The village pub where Chloe and Henry Harris had rented rooms was a functional brick building built sometime around the middle of the last century. Henry had paid in advance, with notes peeled off a small tight roll. ‘I like to pay cash for everything on a job,’ he’d said. ‘As far as I know, it’s still untraceable.’
There was no sign of him when Chloe returned. She told herself that it didn’t matter, but had an edgy feeling that she was losing control, that he wanted to push the investigation in the wrong direction. Away from Fahad Chauhan’s pictures, into some mundane conspiracy involving the drug trade.
Her room had a view of the town’s little harbour: a clutter of boats and yachts, the open sea stretching beyond the sea wall. A glimmering of stars in the darkening summer sky. A warm breeze fluttering the net curtains. She was leaning at the open window, breathing the fresh salt air and trying to convince herself that even if this didn’t pan out she’d made the right decision to escape London and the fallout from the select committee and the assassination, when someone rapped on the door.
It was Henry Harris. Chloe told him that she hadn’t had any luck at the school, asked him about the shrimp farm.

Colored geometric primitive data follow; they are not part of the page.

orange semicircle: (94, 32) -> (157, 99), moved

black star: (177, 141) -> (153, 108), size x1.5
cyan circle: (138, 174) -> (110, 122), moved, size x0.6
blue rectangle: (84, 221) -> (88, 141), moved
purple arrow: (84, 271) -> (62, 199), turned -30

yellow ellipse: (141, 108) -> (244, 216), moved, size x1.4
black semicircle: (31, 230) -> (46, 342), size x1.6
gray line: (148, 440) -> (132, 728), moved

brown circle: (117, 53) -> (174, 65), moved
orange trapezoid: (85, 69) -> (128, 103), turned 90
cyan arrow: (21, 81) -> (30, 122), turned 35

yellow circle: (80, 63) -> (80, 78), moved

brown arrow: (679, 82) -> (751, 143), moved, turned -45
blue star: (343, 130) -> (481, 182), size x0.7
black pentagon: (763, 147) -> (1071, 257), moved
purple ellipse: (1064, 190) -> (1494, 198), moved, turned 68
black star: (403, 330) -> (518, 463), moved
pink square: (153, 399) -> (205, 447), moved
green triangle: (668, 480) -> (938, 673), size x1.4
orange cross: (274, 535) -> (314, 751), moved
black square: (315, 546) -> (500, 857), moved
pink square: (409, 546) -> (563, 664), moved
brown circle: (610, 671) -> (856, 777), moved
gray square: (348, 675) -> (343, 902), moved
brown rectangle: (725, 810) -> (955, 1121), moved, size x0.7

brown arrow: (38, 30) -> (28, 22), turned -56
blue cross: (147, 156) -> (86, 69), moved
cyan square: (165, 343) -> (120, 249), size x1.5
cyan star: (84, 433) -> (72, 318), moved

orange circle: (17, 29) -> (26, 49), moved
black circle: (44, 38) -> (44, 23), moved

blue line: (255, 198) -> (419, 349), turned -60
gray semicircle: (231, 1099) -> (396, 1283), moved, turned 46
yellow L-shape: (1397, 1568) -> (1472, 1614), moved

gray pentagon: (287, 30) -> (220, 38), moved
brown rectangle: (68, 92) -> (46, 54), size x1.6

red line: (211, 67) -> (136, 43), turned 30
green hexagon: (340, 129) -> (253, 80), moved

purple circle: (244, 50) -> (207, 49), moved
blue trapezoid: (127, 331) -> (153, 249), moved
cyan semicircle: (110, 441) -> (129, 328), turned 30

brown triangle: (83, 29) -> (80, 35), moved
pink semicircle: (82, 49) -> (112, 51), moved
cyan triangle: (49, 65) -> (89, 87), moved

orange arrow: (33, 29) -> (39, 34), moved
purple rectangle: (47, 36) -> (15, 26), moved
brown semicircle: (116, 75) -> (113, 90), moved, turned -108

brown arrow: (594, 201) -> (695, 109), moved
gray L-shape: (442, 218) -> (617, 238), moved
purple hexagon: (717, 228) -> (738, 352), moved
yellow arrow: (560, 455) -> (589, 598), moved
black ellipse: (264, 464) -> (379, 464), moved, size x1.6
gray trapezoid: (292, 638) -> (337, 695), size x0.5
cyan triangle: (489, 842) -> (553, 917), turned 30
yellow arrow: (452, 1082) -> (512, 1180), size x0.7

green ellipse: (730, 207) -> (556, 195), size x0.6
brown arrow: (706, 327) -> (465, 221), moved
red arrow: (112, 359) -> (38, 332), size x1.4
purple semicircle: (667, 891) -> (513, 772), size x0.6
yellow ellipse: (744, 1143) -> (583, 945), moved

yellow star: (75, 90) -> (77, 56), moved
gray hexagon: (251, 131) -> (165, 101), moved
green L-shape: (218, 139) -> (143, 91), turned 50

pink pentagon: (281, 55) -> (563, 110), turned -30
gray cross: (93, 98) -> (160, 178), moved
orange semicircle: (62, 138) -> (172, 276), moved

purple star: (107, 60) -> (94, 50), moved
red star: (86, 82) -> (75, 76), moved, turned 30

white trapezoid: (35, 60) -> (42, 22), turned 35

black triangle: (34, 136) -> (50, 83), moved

‘As far as I could tell, it was just a shrimp farm. No locked sheds, no goons with bad attitudes. And the owner was very eager to tell me that he didn’t know who had taken in the Chauhan kids after their father left.’
‘Reading from the same script as Jean Simmons.’
‘Classic small-town mindset,’ Henry said. ‘Everyone knows everyone else’s business, but no one will talk about it with outsiders. Except, lucky old me, I come back here and just happen to meet someone who’s more than happy to talk.’
‘“Just happened” as in it was no kind of accident?’
‘I’m pleased to see that Daniel doesn’t employ stupid people. Want to meet my new friend? He’s waiting downstairs.’
He was standing at the bar: Jack Baines, a burly middle-aged man with a wind-burned complexion and thinning blond hair. Saying, after Chloe had been introduced to him, ‘I was telling Henry about the sea devils.’
‘It’s a nice little story,’ Henry Harris said. ‘Let me buy you a drink, Jack, and you can tell Chloe all about it.’
The pub was the kind of place where a cluster of locals clung to the bar like barnacles while tides of visitors washed in and out. At the long table by the big bay window that overlooked the harbour a group of people in expensive casual clothes were making more noise than anyone else in the place. One of them, a man in a candy-striped shirt, was smoking a fat cigar. Several of the people at the bar were smoking too.
‘Visitors like to cruise the Flood,’ Baines said, when he noticed Chloe staring at the noisy group. ‘It’s a thing. Ruin porn and suchlike.’
‘There are a couple of tasty yachts in the harbour,’ Henry said. ‘And a motor cruiser as big as a house.’
‘They come and go,’ Baines said, ‘but they don’t see what’s really going on.’
‘Sea devils, for instance,’ Henry said.
‘Visitors from foreign parts think this is a backwater,’ Baines said. ‘Ruins, a few fishermen. But you’d be surprised at what goes on out here. Lights in the marshes, UFO sightings, tracks of strange animals…Three porpoises beached themselves last week, and several of my fishermen pals have glimpsed something out at sea. A very big sea serpent by all accounts. Maybe an alien beasty, maybe a new kind of machine. We’re a regular Area 51, we are. And because my work takes me all over the marshes, I see more than most.’